**The records**.
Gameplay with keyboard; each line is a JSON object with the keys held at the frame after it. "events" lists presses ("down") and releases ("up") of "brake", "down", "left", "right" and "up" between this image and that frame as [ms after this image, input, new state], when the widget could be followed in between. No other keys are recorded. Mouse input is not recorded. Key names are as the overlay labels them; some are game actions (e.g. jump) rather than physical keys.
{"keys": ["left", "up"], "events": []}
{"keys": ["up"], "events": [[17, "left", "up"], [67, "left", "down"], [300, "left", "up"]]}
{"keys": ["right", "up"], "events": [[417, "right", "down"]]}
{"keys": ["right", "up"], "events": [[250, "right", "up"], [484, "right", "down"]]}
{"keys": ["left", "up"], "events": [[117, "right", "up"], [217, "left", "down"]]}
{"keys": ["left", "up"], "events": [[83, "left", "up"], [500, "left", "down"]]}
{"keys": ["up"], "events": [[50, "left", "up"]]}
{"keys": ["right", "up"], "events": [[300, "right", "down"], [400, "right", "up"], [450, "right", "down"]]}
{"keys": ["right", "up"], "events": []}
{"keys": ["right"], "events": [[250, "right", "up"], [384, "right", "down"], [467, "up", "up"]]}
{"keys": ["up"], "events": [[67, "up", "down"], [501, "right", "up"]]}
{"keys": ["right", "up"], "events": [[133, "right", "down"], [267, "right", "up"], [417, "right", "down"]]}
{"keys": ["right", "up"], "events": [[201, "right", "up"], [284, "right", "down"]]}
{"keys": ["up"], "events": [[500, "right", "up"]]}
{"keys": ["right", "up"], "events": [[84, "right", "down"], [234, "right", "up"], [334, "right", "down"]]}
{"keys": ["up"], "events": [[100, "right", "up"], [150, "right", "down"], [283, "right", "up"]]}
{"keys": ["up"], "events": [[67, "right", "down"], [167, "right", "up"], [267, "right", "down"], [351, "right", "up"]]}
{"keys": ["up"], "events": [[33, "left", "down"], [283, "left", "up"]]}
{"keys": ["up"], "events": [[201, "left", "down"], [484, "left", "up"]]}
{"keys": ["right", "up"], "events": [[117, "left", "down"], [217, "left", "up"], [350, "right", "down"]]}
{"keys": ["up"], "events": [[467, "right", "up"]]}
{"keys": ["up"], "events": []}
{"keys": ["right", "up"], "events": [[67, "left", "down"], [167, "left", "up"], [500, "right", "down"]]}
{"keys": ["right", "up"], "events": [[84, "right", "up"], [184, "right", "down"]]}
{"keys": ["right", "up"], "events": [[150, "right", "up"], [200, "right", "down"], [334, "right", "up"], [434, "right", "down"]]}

**Exercise requirements**. The full listing needs to be transcribed exactly.

**Response to the exercise**.
Gameplay with keyboard; each line is a JSON object with the keys held at the frame after it. "events" lists presses ("down") and releases ("up") of "brake", "down", "left", "right" and "up" between this image and that frame as [ms after this image, input, new state], when the widget could be followed in between. No other keys are recorded. Mouse input is not recorded. Key names are as the overlay labels them; some are game actions (e.g. jump) rather than physical keys.
{"keys": ["left", "up"], "events": []}
{"keys": ["up"], "events": [[17, "left", "up"], [67, "left", "down"], [300, "left", "up"]]}
{"keys": ["right", "up"], "events": [[417, "right", "down"]]}
{"keys": ["right", "up"], "events": [[250, "right", "up"], [484, "right", "down"]]}
{"keys": ["left", "up"], "events": [[117, "right", "up"], [217, "left", "down"]]}
{"keys": ["left", "up"], "events": [[83, "left", "up"], [500, "left", "down"]]}
{"keys": ["up"], "events": [[50, "left", "up"]]}
{"keys": ["right", "up"], "events": [[300, "right", "down"], [400, "right", "up"], [450, "right", "down"]]}
{"keys": ["right", "up"], "events": []}
{"keys": ["right"], "events": [[250, "right", "up"], [384, "right", "down"], [467, "up", "up"]]}
{"keys": ["up"], "events": [[67, "up", "down"], [501, "right", "up"]]}
{"keys": ["right", "up"], "events": [[133, "right", "down"], [267, "right", "up"], [417, "right", "down"]]}
{"keys": ["right", "up"], "events": [[201, "right", "up"], [284, "right", "down"]]}
{"keys": ["up"], "events": [[500, "right", "up"]]}
{"keys": ["right", "up"], "events": [[84, "right", "down"], [234, "right", "up"], [334, "right", "down"]]}
{"keys": ["up"], "events": [[100, "right", "up"], [150, "right", "down"], [283, "right", "up"]]}
{"keys": ["up"], "events": [[67, "right", "down"], [167, "right", "up"], [267, "right", "down"], [351, "right", "up"]]}
{"keys": ["up"], "events": [[33, "left", "down"], [283, "left", "up"]]}
{"keys": ["up"], "events": [[201, "left", "down"], [484, "left", "up"]]}
{"keys": ["right", "up"], "events": [[117, "left", "down"], [217, "left", "up"], [350, "right", "down"]]}
{"keys": ["up"], "events": [[467, "right", "up"]]}
{"keys": ["up"], "events": []}
{"keys": ["right", "up"], "events": [[67, "left", "down"], [167, "left", "up"], [500, "right", "down"]]}
{"keys": ["right", "up"], "events": [[84, "right", "up"], [184, "right", "down"]]}
{"keys": ["right", "up"], "events": [[150, "right", "up"], [200, "right", "down"], [334, "right", "up"], [434, "right", "down"]]}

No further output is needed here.